Start of Materials provided
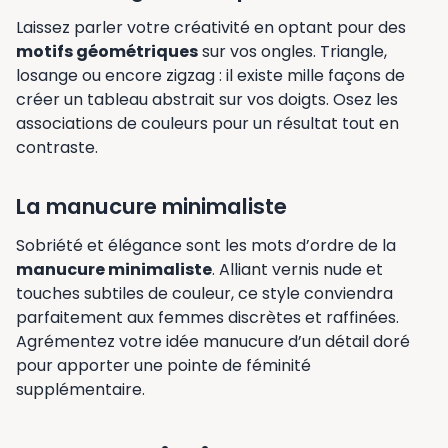
Laissez parler votre créativité en optant pour des
motifs géométriques
sur vos ongles. Triangle,
losange ou encore zigzag : il existe mille façons de
créer un tableau abstrait sur vos doigts. Osez les
associations de couleurs pour un résultat tout en
contraste.
La manucure minimaliste
Sobriété et élégance sont les mots d’ordre de la
manucure minimaliste
. Alliant vernis nude et
touches subtiles de couleur, ce style conviendra
parfaitement aux femmes discrètes et raffinées.
Agrémentez votre idée manucure d’un détail doré
pour apporter une pointe de féminité
supplémentaire.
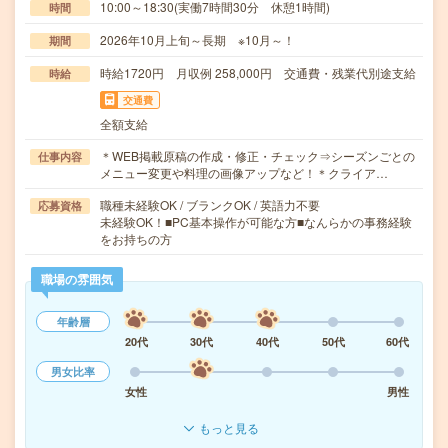
10:00～18:30(実働7時間30分 休憩1時間)
時間
2026年10月上旬～長期 ※10月～！
期間
時給1720円 月収例 258,000円 交通費・残業代別途支給
時給
交通費
全額支給
＊WEB掲載原稿の作成・修正・チェック⇒シーズンごとの
仕事内容
メニュー変更や料理の画像アップなど！＊クライア…
職種未経験OK / ブランクOK / 英語力不要
応募資格
未経験OK！■PC基本操作が可能な方■なんらかの事務経験
をお持ちの方
職場の雰囲気
年齢層
20代
30代
40代
50代
60代
男女比率
女性
男性
もっと見る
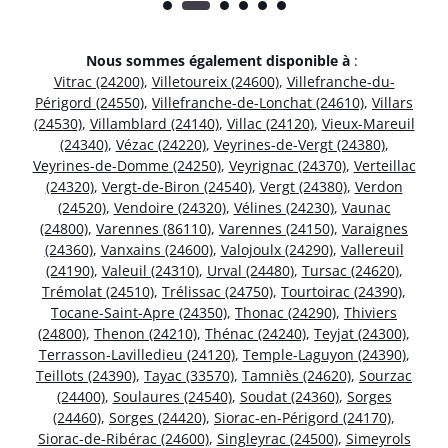
Nous sommes également disponible à
:
Vitrac (24200)
,
Villetoureix (24600)
,
Villefranche-du-
Périgord (24550)
,
Villefranche-de-Lonchat (24610)
,
Villars
(24530)
,
Villamblard (24140)
,
Villac (24120)
,
Vieux-Mareuil
(24340)
,
Vézac (24220)
,
Veyrines-de-Vergt (24380)
,
Veyrines-de-Domme (24250)
,
Veyrignac (24370)
,
Verteillac
(24320)
,
Vergt-de-Biron (24540)
,
Vergt (24380)
,
Verdon
(24520)
,
Vendoire (24320)
,
Vélines (24230)
,
Vaunac
(24800)
,
Varennes (86110)
,
Varennes (24150)
,
Varaignes
(24360)
,
Vanxains (24600)
,
Valojoulx (24290)
,
Vallereuil
(24190)
,
Valeuil (24310)
,
Urval (24480)
,
Tursac (24620)
,
Trémolat (24510)
,
Trélissac (24750)
,
Tourtoirac (24390)
,
Tocane-Saint-Apre (24350)
,
Thonac (24290)
,
Thiviers
(24800)
,
Thenon (24210)
,
Thénac (24240)
,
Teyjat (24300)
,
Terrasson-Lavilledieu (24120)
,
Temple-Laguyon (24390)
,
Teillots (24390)
,
Tayac (33570)
,
Tamniès (24620)
,
Sourzac
(24400)
,
Soulaures (24540)
,
Soudat (24360)
,
Sorges
(24460)
,
Sorges (24420)
,
Siorac-en-Périgord (24170)
,
Siorac-de-Ribérac (24600)
,
Singleyrac (24500)
,
Simeyrols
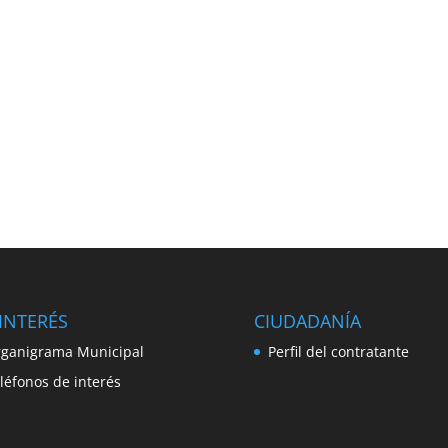
INTERÉS
CIUDADANÍA
ganigrama Municipal
Perfil del contratante
léfonos de interés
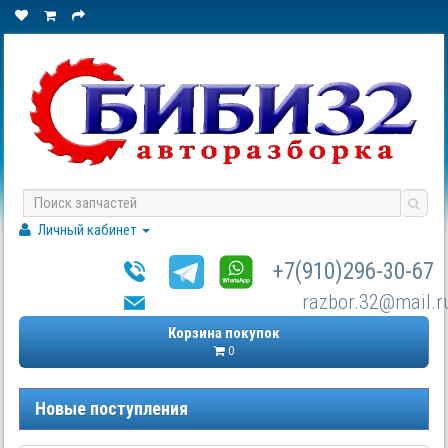
Личный кабинет
+7(910)296-30-67
razbor.32@mail.r
Корзина покупок
0
Новые поступления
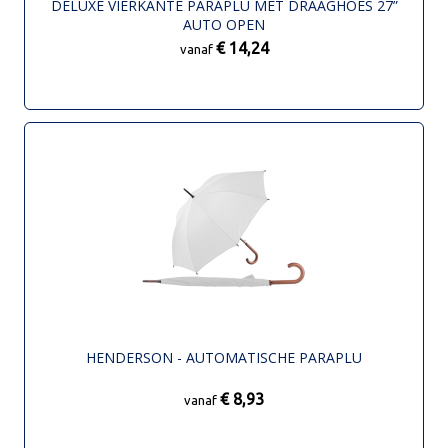
DELUXE VIERKANTE PARAPLU MET DRAAGHOES 27”
AUTO OPEN
€ 14,24
vanaf
HENDERSON - AUTOMATISCHE PARAPLU
€ 8,93
vanaf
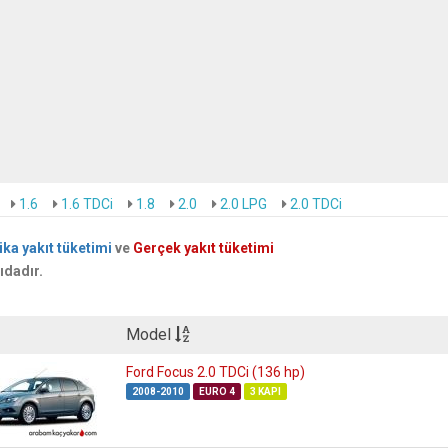
1.6
1.6 TDCi
1.8
2.0
2.0 LPG
2.0 TDCi
ika yakıt tüketimi
ve
Gerçek yakıt tüketimi
ıdadır.
Model
Ford Focus 2.0 TDCi (136 hp)
2008-2010
EURO 4
3 KAPI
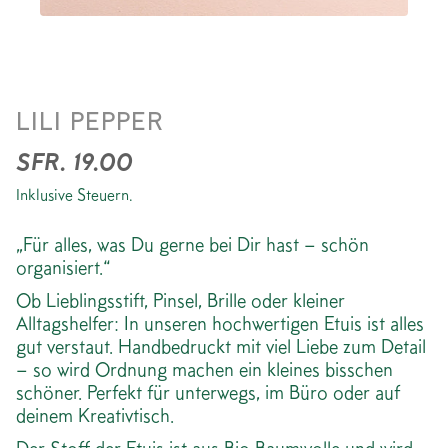
BLOCKPRINT SCHREIBETUI
LILI PEPPER
*LEO PURPLE
SFR. 19.00
Inklusive Steuern.
„Für alles, was Du gerne bei Dir hast – schön
organisiert.“
Ob Lieblingsstift, Pinsel, Brille oder kleiner
Alltagshelfer: In unseren hochwertigen Etuis ist alles
gut verstaut. Handbedruckt mit viel Liebe zum Detail
– so wird Ordnung machen ein kleines bisschen
schöner. Perfekt für unterwegs, im Büro oder auf
deinem Kreativtisch.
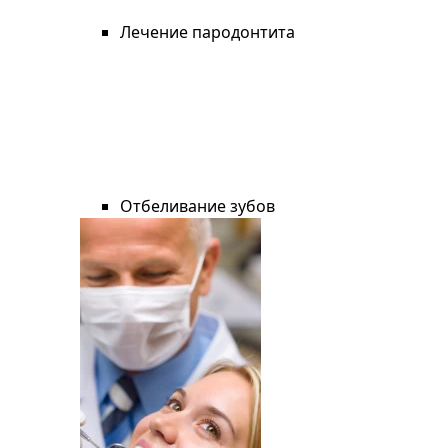
Лечение пародонтита
Отбеливание зубов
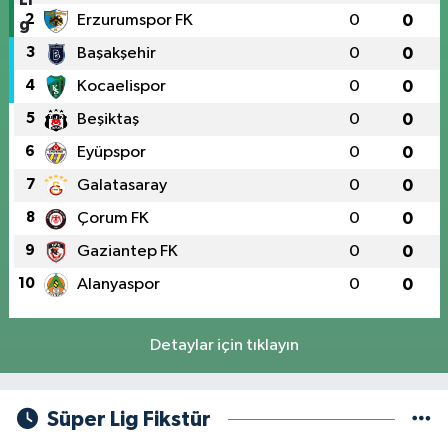
2
Erzurumspor FK
0
0
3
Başakşehir
0
0
4
Kocaelispor
0
0
5
Beşiktaş
0
0
6
Eyüpspor
0
0
7
Galatasaray
0
0
8
Çorum FK
0
0
9
Gaziantep FK
0
0
10
Alanyaspor
0
0
Detaylar için tıklayın
Süper Lig Fikstür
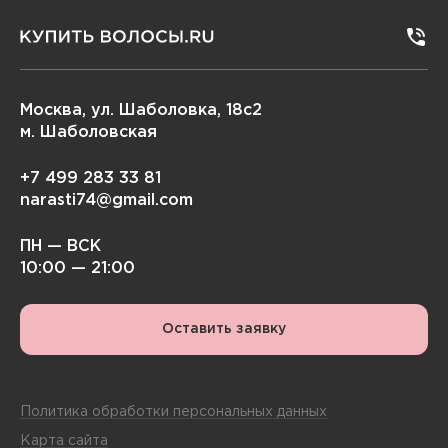
Москва, ул. Шаболовка, 18с2
м. Шаболовская
+7 499 283 33 81
narasti74@gmail.com
ПН — ВСК
10:00 — 21:00
Оставить заявку
Политика обработки персональных данных
Карта сайта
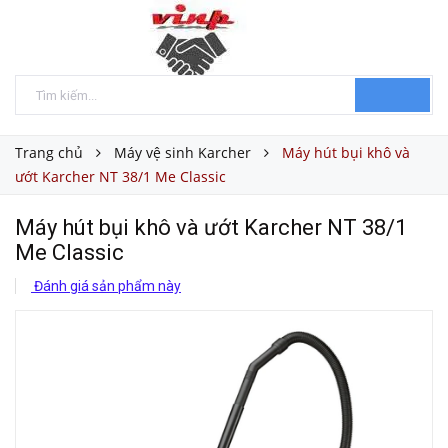
Trang chủ
Máy vệ sinh Karcher
Máy hút bụi khô và
ướt Karcher NT 38/1 Me Classic
Máy hút bụi khô và ướt Karcher NT 38/1
Me Classic
Đánh giá sản phẩm này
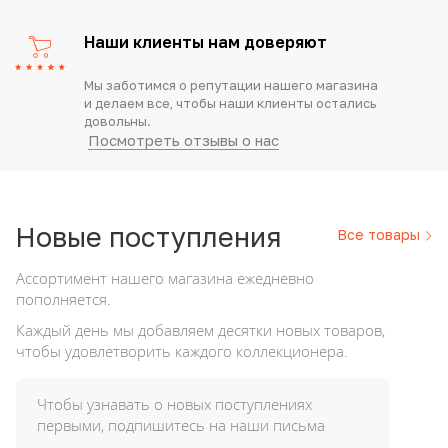
Наши клиенты нам доверяют
Мы заботимся о репутации нашего магазина
и делаем все, чтобы наши клиенты остались
довольны.
Посмотреть отзывы о нас
Новые
поступления
Все товары
Ассортимент нашего магазина ежедневно
пополняется.
Каждый день мы добавляем десятки новых товаров,
чтобы удовлетворить каждого коллекционера.
Чтобы узнавать о новых поступлениях
первыми, подпишитесь на наши письма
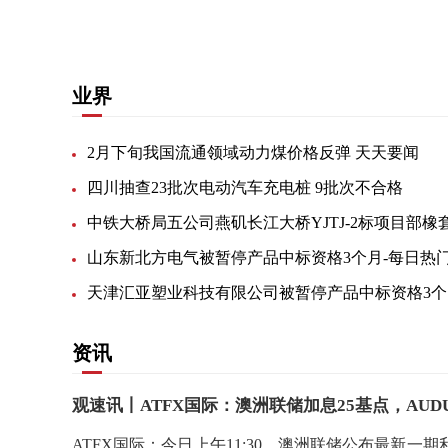
业界
2月下旬我国流通领域动力煤价格反弹 天天要闻
四川抽查23批次电动汽车充电桩 9批次不合格
山东新北方电气被暂停产品中标资格3个月-每日热
天
资讯
观速讯丨ATFX国际：澳洲联储加息25基点，AUD
ATFX国际：今日上午11:30，澳洲联储公布最新一期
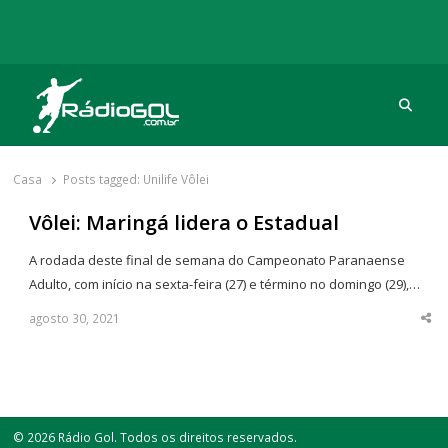
Procu
Rádio Gol
Há mais de 20 anos com as melhores coberturas
Casa
Posts tagged:
Unilife Vôlei
Vôlei: Maringá lidera o Estadual
A rodada deste final de semana do Campeonato Paranaense
Adulto, com início na sexta-feira (27) e término no domingo (29),…
agosto 30, 2021
Sha
thi
po
© 2026 Rádio Gol. Todos os direitos reservados.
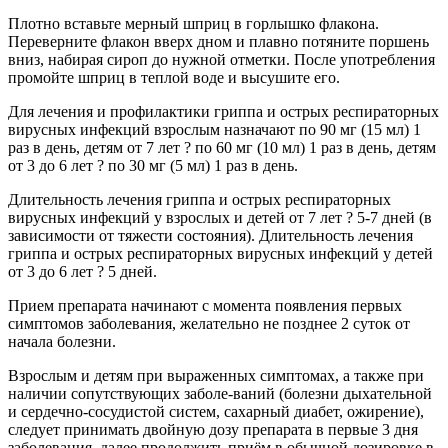
Плотно вставьте мерный шприц в горлышко флакона.
Переверните флакон вверх дном и плавно потяните поршень
вниз, набирая сироп до нужной отметки. После употребления
промойте шприц в теплой воде и высушите его.
Для лечения и профилактики гриппа и острых респираторных
вирусных инфекций взрослым назначают по 90 мг (15 мл) 1
раз в день, детям от 7 лет ? по 60 мг (10 мл) 1 раз в день, детям
от 3 до 6 лет ? по 30 мг (5 мл) 1 раз в день.
Длительность лечения гриппа и острых респираторных
вирусных инфекций у взрослых и детей от 7 лет ? 5-7 дней (в
зависимости от тяжести состояния). Длительность лечения
гриппа и острых респираторных вирусных инфекций у детей
от 3 до 6 лет ? 5 дней.
Прием препарата начинают с момента появления первых
симптомов заболевания, желательно не позднее 2 суток от
начала болезни.
Взрослым и детям при выраженных симптомах, а также при
наличии сопутствующих заболе-ваний (болезни дыхательной
и сердечно-сосудистой систем, сахарный диабет, ожирение),
следует принимать двойную дозу препарата в первые 3 дня
заболевания, далее продолжить приём в обычной дозировке в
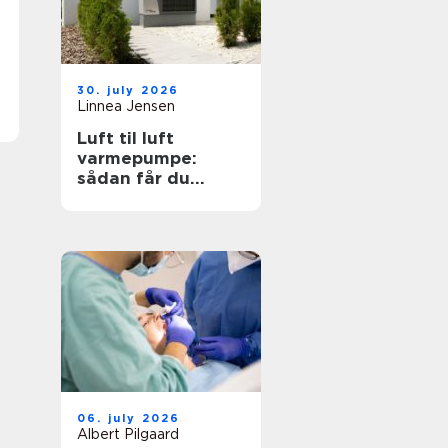
30. july 2026
Linnea Jensen
Luft til luft
varmepumpe:
sådan får du
effektiv og billig
varme
06. july 2026
Albert Pilgaard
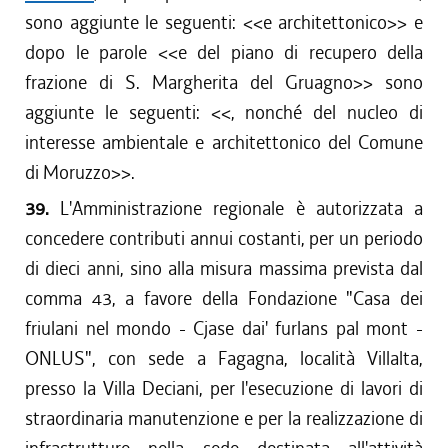
sono aggiunte le seguenti: <<e architettonico>> e
dopo le parole <<e del piano di recupero della
frazione di S. Margherita del Gruagno>> sono
aggiunte le seguenti: <<, nonché del nucleo di
interesse ambientale e architettonico del Comune
di Moruzzo>>.
39.
L'Amministrazione regionale è autorizzata a
concedere contributi annui costanti, per un periodo
di dieci anni, sino alla misura massima prevista dal
comma 43, a favore della Fondazione "Casa dei
friulani nel mondo - Cjase dai' furlans pal mont -
ONLUS", con sede a Fagagna, località Villalta,
presso la Villa Deciani, per l'esecuzione di lavori di
straordinaria manutenzione e per la realizzazione di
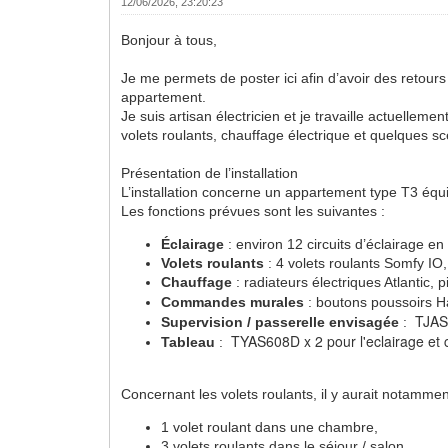
12/06/2026, 23:20:23
Bonjour à tous,
Je me permets de poster ici afin d’avoir des retou
appartement.
Je suis artisan électricien et je travaille actuellem
volets roulants, chauffage électrique et quelques s
Présentation de l’installation
L’installation concerne un appartement type T3 éq
Les fonctions prévues sont les suivantes :
Éclairage
: environ 12 circuits d’éclairage
Volets roulants
: 4 volets roulants Somfy IO,
Chauffage
: radiateurs électriques Atlantic, p
Commandes murales
: boutons poussoirs H
TJA
Supervision / passerelle envisagée
:
TYAS608D x 2 pour l'eclairage e
Tableau
:
Concernant les volets roulants, il y aurait notammen
1 volet roulant dans une chambre,
3 volets roulants dans le séjour / salon.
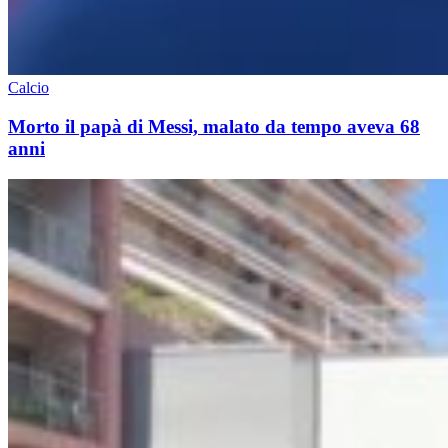
Calcio
Morto il papà di Messi, malato da tempo aveva 68
anni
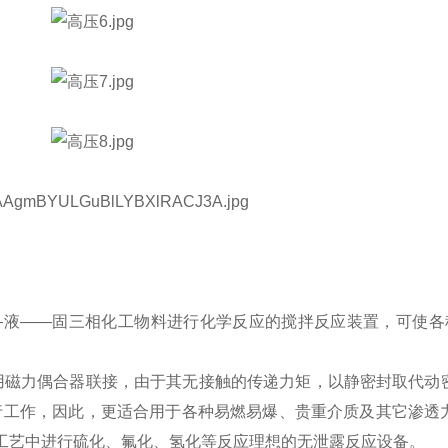
—
液
——
固三相化工物料进行化学反应的搅拌反应装置，可使各
用磁力偶合器联接，由于其无接触的传递力矩，以静密封取代动
行工作，因此，更适合用于各种易燃易爆、贵重介质及其它渗透
工艺中进行硫化、氟化、氢化等反应理想的无泄露反应设备。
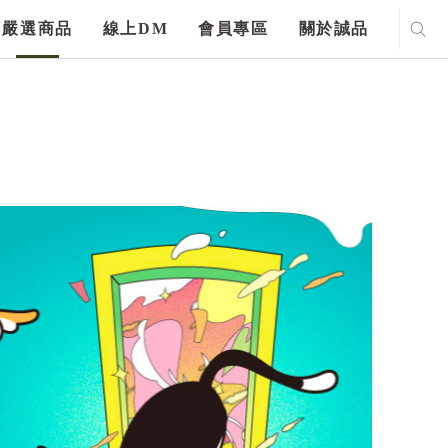
嚴選商品
線上DM
會員專區
關於誠品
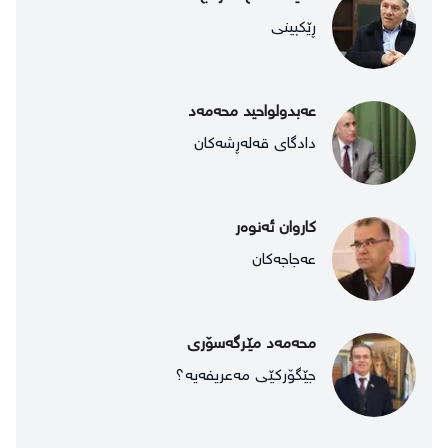
ڕێكبینی
عەبدولواحید محەمەد
دادگای قەلەڕشەکان
کاروان ئەنوەر
عەجاجەكان
محەمەد مێرگەسۆری
جێگۆرکێی مەعریفەیە؟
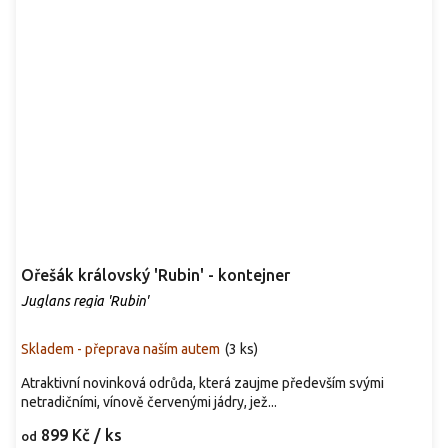
Ořešák královský 'Rubin' - kontejner
Juglans regia 'Rubin'
Skladem - přeprava naším autem
(
3 ks
)
Atraktivní novinková odrůda, která zaujme především svými
netradičními, vínově červenými jádry, jež...
899 Kč
/ ks
od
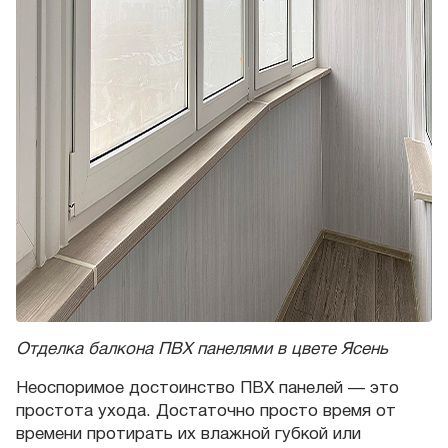
Отделка балкона ПВХ панелями в цвете Ясень
Неоспоримое достоинство ПВХ панелей — это
простота ухода. Достаточно просто время от
времени протирать их влажной губкой или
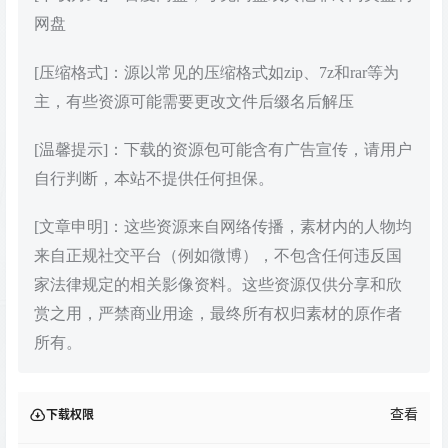
网盘
[压缩格式]：源以常见的压缩格式如zip、7z和rar等为
主，有些资源可能需要更改文件后缀名后解压
[温馨提示]：下载的资源包可能含有广告宣传，请用户
自行判断，本站不提供任何担保。
[文章申明]：这些资源来自网络传播，素材内的人物均
来自正规社交平台（例如微博），不包含任何违反国
家法律规定的相关影像资料。这些资源仅供分享和欣
赏之用，严禁商业用途，最终所有权归素材的原作者
所有。
查看
下载权限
End of Materials provided
Work item
Pictures stay out. Print the data exactly, from its first line through the line containing "parfaitement aux femmes".

Final answer
Laissez parler votre créativité en optant pour des
motifs géométriques
sur vos ongles. Triangle,
losange ou encore zigzag : il existe mille façons de
créer un tableau abstrait sur vos doigts. Osez les
associations de couleurs pour un résultat tout en
contraste.
La manucure minimaliste
Sobriété et élégance sont les mots d’ordre de la
manucure minimaliste
. Alliant vernis nude et
touches subtiles de couleur, ce style conviendra
parfaitement aux femmes discrètes et raffinées.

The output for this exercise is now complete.